I thought we’d have some fun over the holiday weekend. This is a translation game.
I had a passenger list that I forgot to note the ship’s name on. I went back to the ellis island website and then to ancestry.com, but I couldn’t find the darn thing!
Eventually, I used stevemorse.org to identify which ships came in on that day. I narrowed it down and found the passenger list.
But, it left me baffled. If the list was online at the Ellis Island website, why couldn’t I find it? I knew that ancestry.com had this ship in their database so I decided to do a test. I found the passenger list at ancestry.com. Why couldn’t I find my ancestors using the search function? Simple. Almost every single name on the list was transcribed incorrectly. Three names were right. The rest were so far off that you would have thought the transcriber had no clue this was a group of Portuguese passengers and there was a very good chance they had Portuguese names. I’d have bet on it myself!
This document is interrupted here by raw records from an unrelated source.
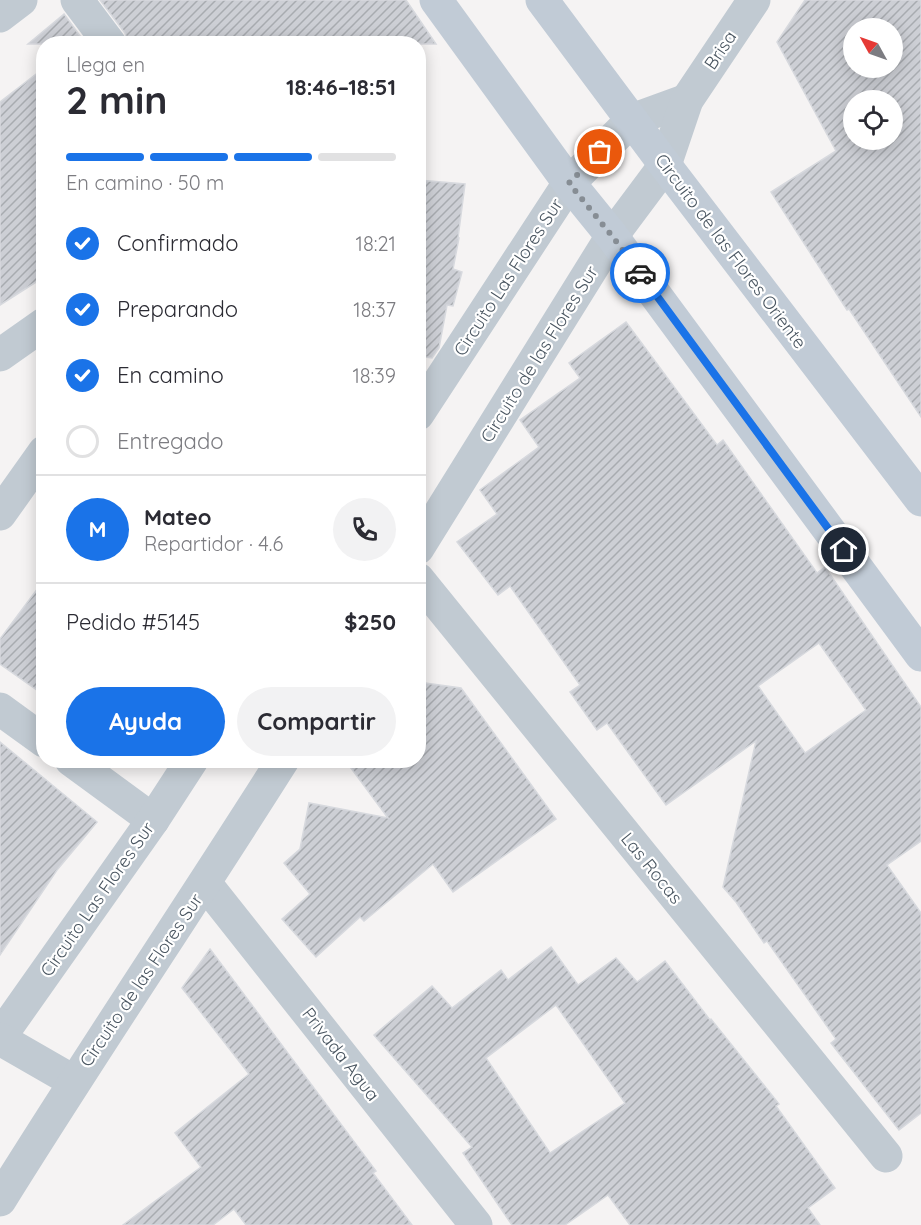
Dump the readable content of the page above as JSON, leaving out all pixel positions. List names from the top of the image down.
{
  "streets": {
    "main road": ["Circuito de las Flores Oriente"],
    "street": [
      "Brisa",
      "Circuito Las Flores Sur",
      "Circuito de las Flores Sur",
      "Las Rocas",
      "Privada Agua"
    ]
  },
  "crossings": [
    ["Brisa", "Circuito de las Flores Oriente"],
    ["Brisa", "Circuito de las Flores Sur"],
    ["Circuito de las Flores Oriente", "Circuito Las Flores Sur"],
    ["Circuito de las Flores Oriente", "Circuito de las Flores Sur"],
    ["Circuito de las Flores Sur", "Privada Agua"]
  ],
  "north": "top left",
  "page": {
    "heading": ["2 min", "Llega en", "18:46–18:51"],
    "panel": [
      "Mateo",
      "Repartidor · 4.6",
      "Pedido #5145",
      "$250"
    ],
    "bar": "En camino · 50 m",
    "list": [
      ["Confirmado", "18:21"],
      ["Preparando", "18:37"],
      ["En camino", "18:39"],
      "Entregado"
    ],
    "round": "M",
    "buttons": ["Ayuda", "Compartir"]
  }
}
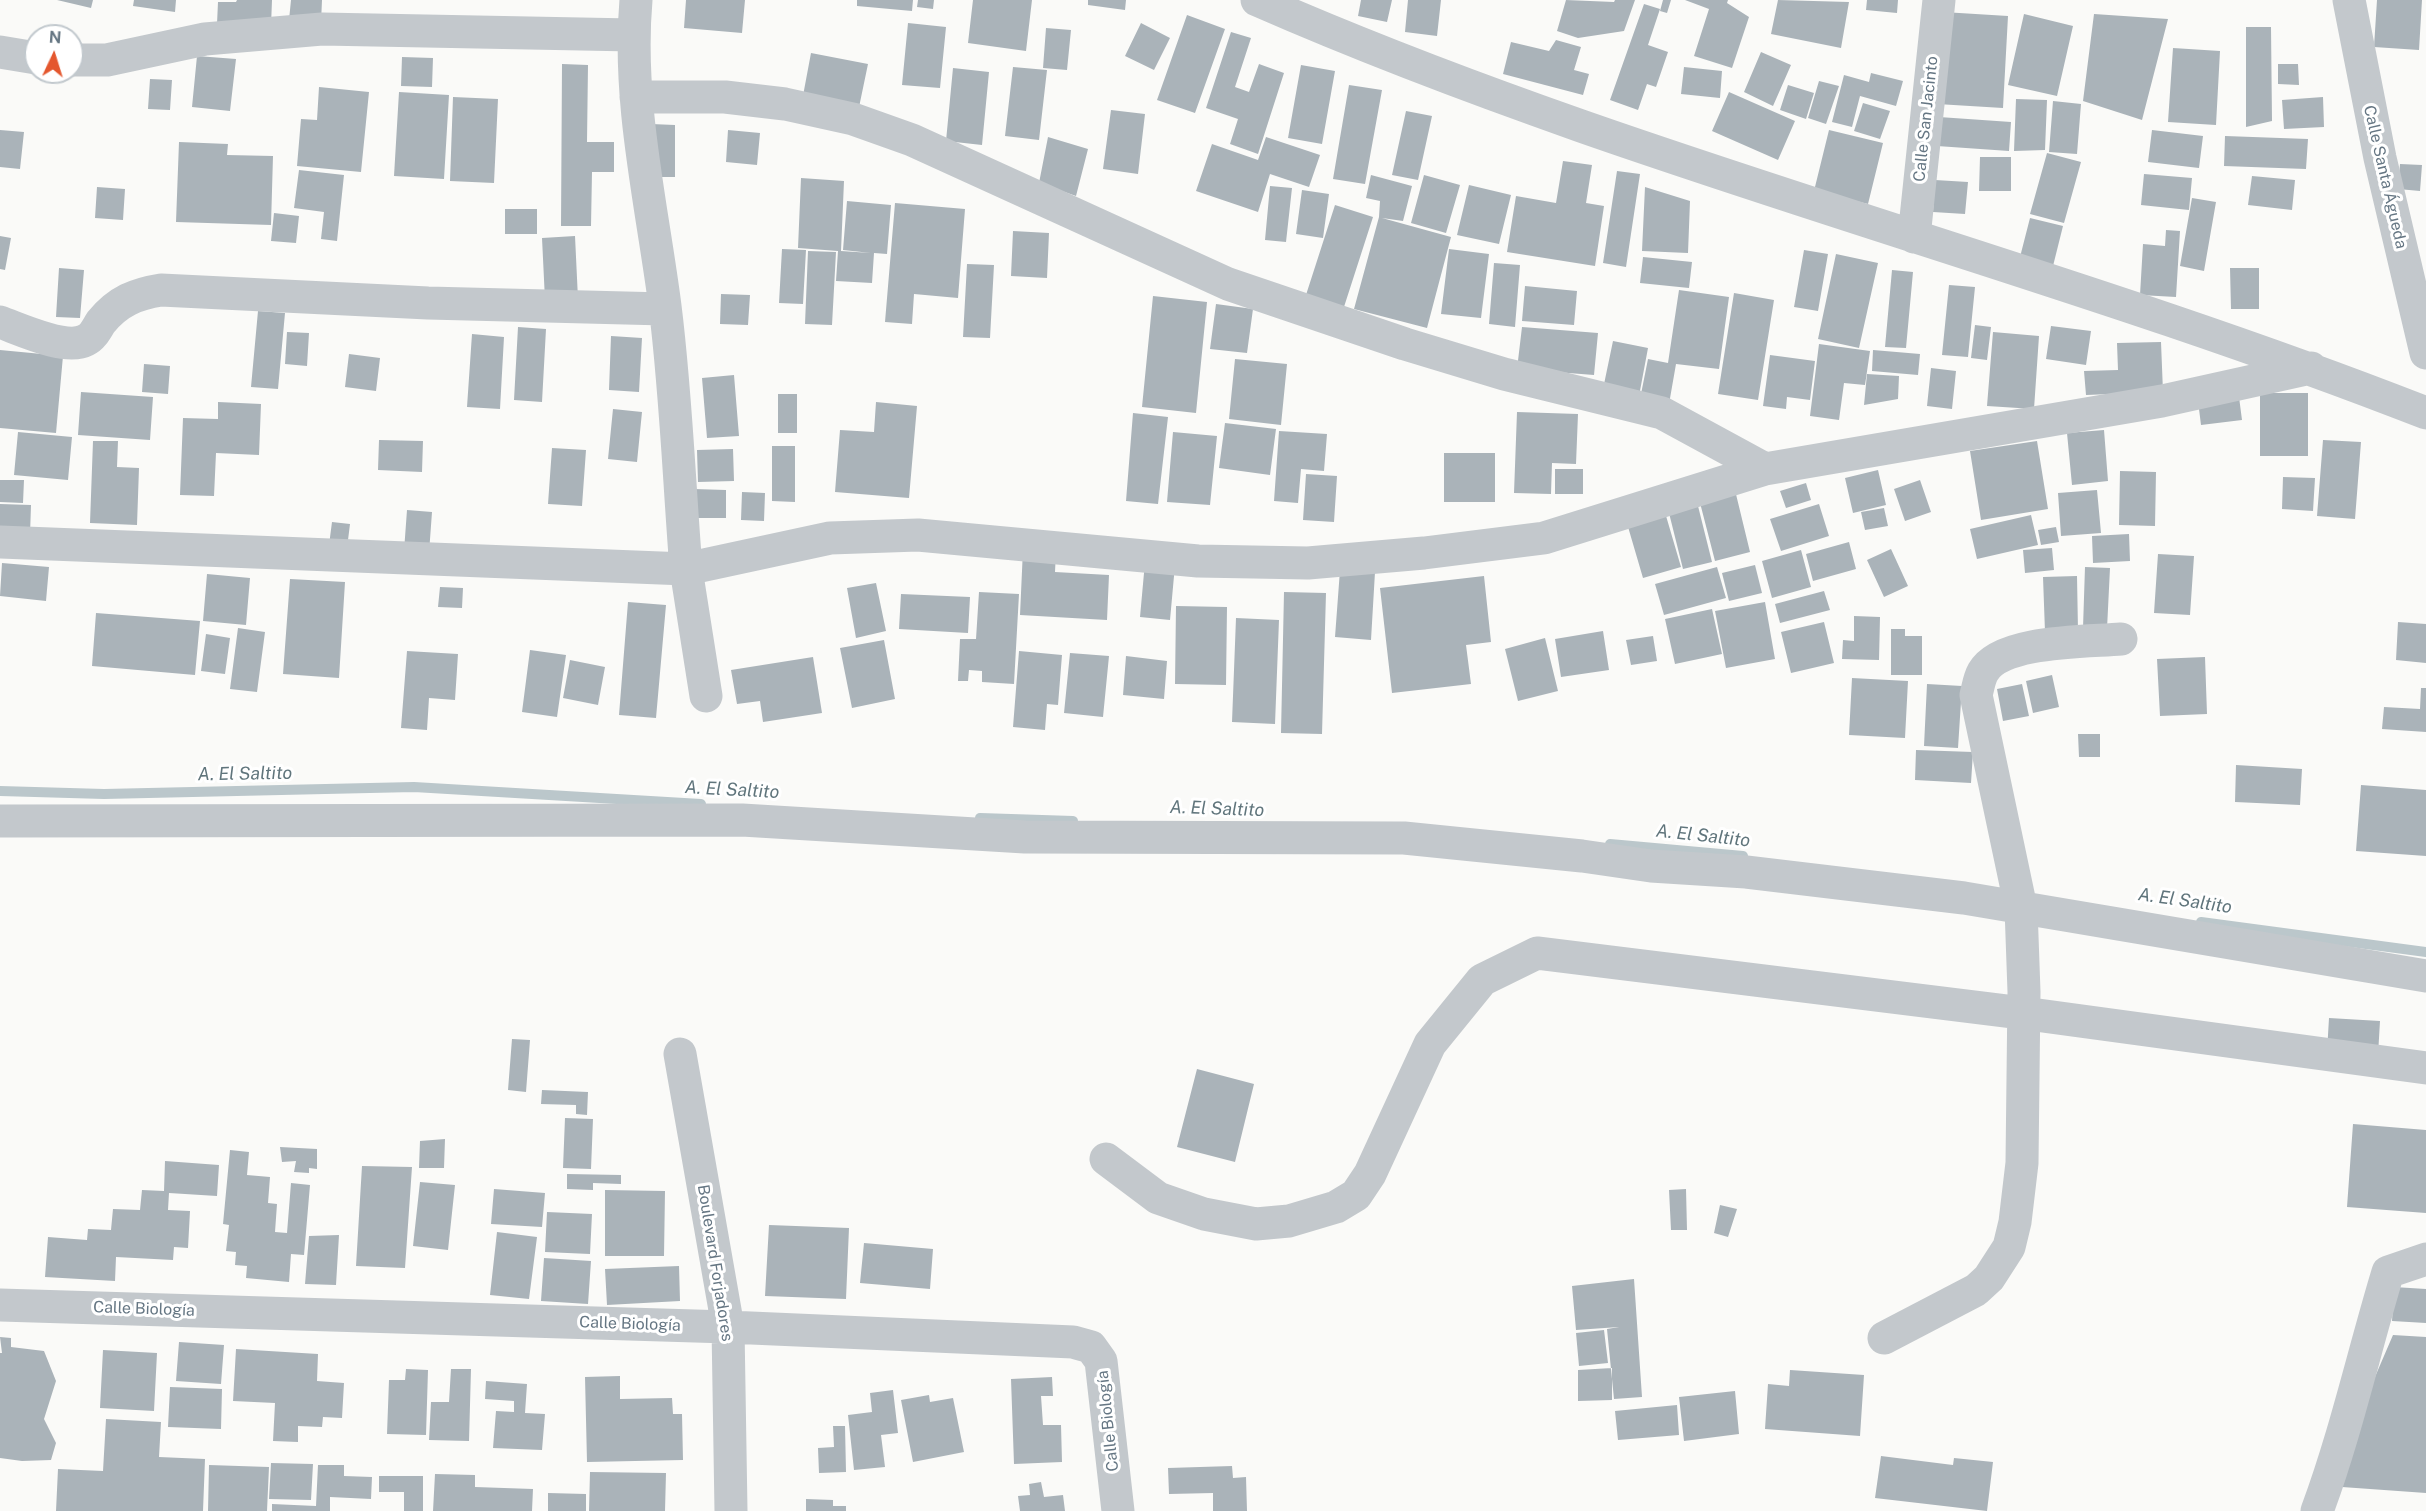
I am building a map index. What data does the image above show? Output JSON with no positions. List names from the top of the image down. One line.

So, here’s the game. I’m going to post a copy of the names from the passenger list. I won’t tell you which ship so you don’t go look it up 😉 But, I will include the column that says whether the passenger is male or female. Work through the names to see if you can figure them out. On Monday I will post the answers or what I think the names are. I am sure you will have much better luck than the person who transcribed this list originally.
Remember:
This is a ship carrying passengers from the Azores to the USA
All the passengers are Portuguese
A couple may have already been in the USA, visited the Azores, and then went back to the USA.
Here is part one of the list:
And, here is part two:
I think it’s good to practice our skills, especially reading funky old writing. So, don’t see this as a test, but as practice. The more practice we have reading records, the better we become at reading them.
Answers to be posted on Monday. Have fun!